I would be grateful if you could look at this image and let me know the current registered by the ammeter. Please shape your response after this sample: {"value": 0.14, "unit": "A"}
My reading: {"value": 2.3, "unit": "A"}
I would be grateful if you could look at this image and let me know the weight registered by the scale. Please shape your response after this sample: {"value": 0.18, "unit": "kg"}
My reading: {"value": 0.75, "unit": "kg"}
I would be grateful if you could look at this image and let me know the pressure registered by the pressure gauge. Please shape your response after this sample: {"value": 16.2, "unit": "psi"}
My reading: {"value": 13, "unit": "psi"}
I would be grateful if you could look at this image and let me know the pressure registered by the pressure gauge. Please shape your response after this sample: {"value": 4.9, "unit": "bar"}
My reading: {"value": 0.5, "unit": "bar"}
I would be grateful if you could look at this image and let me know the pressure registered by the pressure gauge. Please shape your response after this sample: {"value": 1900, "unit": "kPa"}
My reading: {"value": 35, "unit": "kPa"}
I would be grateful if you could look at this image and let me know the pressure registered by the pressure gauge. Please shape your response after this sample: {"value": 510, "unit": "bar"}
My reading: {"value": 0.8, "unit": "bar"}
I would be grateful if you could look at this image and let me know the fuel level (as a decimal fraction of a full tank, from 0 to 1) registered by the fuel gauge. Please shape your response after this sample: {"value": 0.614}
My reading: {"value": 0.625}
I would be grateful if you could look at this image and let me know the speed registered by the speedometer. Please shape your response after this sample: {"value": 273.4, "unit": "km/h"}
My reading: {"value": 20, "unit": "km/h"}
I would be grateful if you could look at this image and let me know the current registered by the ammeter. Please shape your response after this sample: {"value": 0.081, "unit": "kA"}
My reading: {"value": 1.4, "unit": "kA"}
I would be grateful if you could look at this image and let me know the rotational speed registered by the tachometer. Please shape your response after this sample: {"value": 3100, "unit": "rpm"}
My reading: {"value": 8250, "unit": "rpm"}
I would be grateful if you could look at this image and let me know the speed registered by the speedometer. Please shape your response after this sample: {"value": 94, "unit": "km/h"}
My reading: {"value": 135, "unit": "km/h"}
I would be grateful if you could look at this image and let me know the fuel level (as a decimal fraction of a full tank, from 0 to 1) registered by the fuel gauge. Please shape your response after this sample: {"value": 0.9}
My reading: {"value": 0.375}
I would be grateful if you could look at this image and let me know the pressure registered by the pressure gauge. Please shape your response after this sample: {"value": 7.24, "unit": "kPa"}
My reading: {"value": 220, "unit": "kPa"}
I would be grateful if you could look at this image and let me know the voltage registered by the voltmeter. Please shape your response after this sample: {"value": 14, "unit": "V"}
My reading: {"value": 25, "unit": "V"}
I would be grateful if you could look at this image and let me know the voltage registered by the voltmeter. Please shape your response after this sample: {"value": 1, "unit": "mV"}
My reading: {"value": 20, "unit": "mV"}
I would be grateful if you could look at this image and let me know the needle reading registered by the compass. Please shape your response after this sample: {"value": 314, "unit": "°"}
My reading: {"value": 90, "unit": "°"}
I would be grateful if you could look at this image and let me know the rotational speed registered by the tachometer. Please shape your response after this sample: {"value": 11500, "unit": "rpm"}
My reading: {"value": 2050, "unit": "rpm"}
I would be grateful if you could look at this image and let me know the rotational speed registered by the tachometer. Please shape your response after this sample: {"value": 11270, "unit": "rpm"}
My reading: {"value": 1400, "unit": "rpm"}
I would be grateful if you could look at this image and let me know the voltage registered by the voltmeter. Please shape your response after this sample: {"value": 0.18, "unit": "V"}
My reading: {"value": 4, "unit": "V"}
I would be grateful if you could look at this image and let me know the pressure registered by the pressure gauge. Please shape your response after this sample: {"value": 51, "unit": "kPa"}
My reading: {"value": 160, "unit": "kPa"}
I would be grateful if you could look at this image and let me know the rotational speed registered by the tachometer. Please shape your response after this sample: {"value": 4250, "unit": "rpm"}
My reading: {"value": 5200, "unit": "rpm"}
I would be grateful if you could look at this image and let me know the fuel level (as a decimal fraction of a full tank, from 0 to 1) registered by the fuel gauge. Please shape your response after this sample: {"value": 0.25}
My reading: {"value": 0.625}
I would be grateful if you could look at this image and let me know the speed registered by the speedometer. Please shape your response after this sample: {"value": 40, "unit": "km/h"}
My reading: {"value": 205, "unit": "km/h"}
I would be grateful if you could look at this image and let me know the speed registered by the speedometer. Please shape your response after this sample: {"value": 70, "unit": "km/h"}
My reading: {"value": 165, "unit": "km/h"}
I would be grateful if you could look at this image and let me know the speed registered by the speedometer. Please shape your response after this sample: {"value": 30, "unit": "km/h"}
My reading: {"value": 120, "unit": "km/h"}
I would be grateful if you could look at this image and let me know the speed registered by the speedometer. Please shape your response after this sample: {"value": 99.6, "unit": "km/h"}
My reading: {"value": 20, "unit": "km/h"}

■ EXERCISE PROMPT
Identify every line of the records that contains the word "weight", and copy each such line in full. Case counts.

■ ANSWER TO THE EXERCISE
I would be grateful if you could look at this image and let me know the weight registered by the scale. Please shape your response after this sample: {"value": 0.18, "unit": "kg"}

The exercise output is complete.